Sunday, April 08, 2007

Contemptible, and its Opposite

The Brits are gone. Whatever England was for the last thousand years of its history, it isn't anymore. It is impossible to express my contempt, not so much for the disgraceful behavior of the British "military" sailors who cooperated assiduously with their Iranian captors' propaganda efforts, as much for their superiors who responded by talking about how bravely and appropriately they had behaved. These people are considered British navy by the heirs of Nelson? People who do whatever their captors tell them to do because the mean old captors didn't let them sleep and (gasp! the humanity!) yelled at them?????

I simply ask you: is it possible to imagine such behavior either (a) from British officers, or even civilians, of the World War II generation that endured the Blitz, if said officers or civilians were to be captured by the Japanese or Germans, or (b) from today's American Marines or Army infantry?
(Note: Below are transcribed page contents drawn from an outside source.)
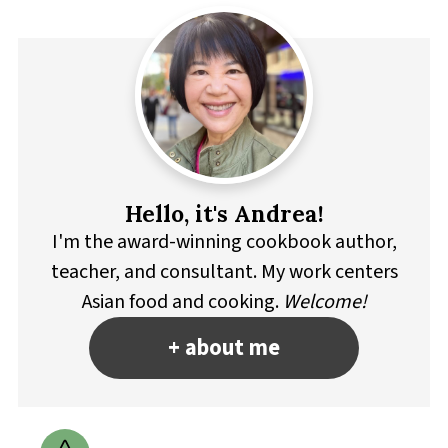
Hello, it's Andrea!
I'm the award-winning cookbook author,
teacher, and consultant. My work centers
Asian food and cooking.
Welcome!
+ about me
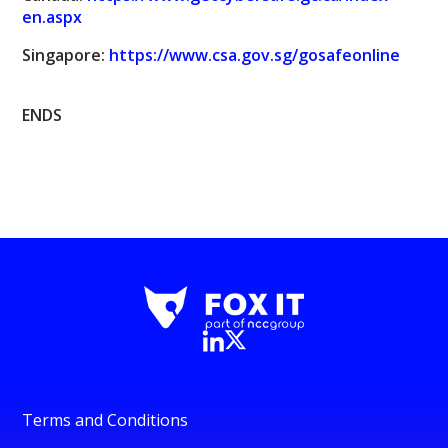
en.aspx
Singapore:
https://www.csa.gov.sg/gosafeonline
ENDS
Terms and Conditions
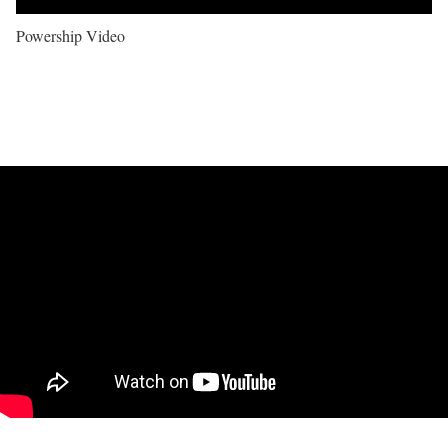
Powership Video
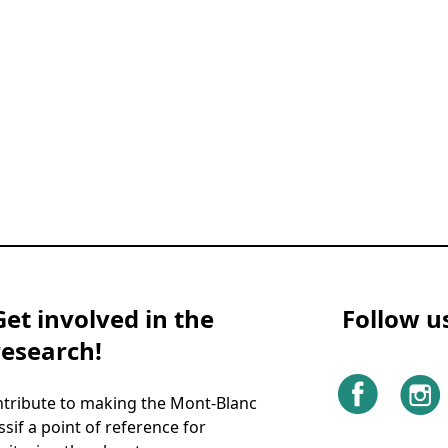
Get involved in the
Follow u
research!
tribute to making the Mont-Blanc
sif a point of reference for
I can't link off-hand to the descriptions of how the American P.O.W's in Vietnam behaved -- where each man, despite being kept in permanent solitary confinement, would endure day after day of torture (not the "torture" that Americans are accused of imposing on modern terrorists, but genuine torture), pushing themselves to the absolute limits of human endurance, because each knew that every day they held out was a day that their brother officers' torture was postponed. But I can link to these reminiscenses of one of the American Marines who was taken hostage by this same President of Iran and his buddies, back in the days when Jimmy Carter's residence in the White House gave thugs all over the world the confidence that they could abuse Americans with complete impunity. This is how actual soldiers behave when they are surrounded and ultimately captured.

Spare me, by the way, the "how would you have behaved in that situation, and how can you pass judgment?" If I were a soldier, and if I had received the training and inherited the sense of honor and duty that American soldiers receive and inherit, then I firmly believe I would have behaved far more like an American POW than like the British collaborators of last week. For the American military produces American military men. What do you think are the odds that this bunch of national disgraces will receive the same treatment from their peers and government that lone collaborator Army Sgt. Joe Subic received?

HT: John Derbyshire, a former Englishman who, unlike the Brits' commanding officers, is not an admirer of the captives' contemptible behavior.

1 Comments:

At 6:17 PM, Blogger Ken Pierce said...

[grinning] You keep using that word. I do not think it means what you think it means.

Seriously, if you believe that (a) the "torture" we apparently use from time to time in terrorist iterrogations is the same as the torture that the Vietnam POW's went through, and (b) that the terrorists are morally and legally analogous to our POW's...why, then if you go with those two assumptions then there would be relevance to your comment. But of course I firmly deny both of those two assumptions.

I know I have to get back to that discussion and finish it sometime. I promise I will eventually.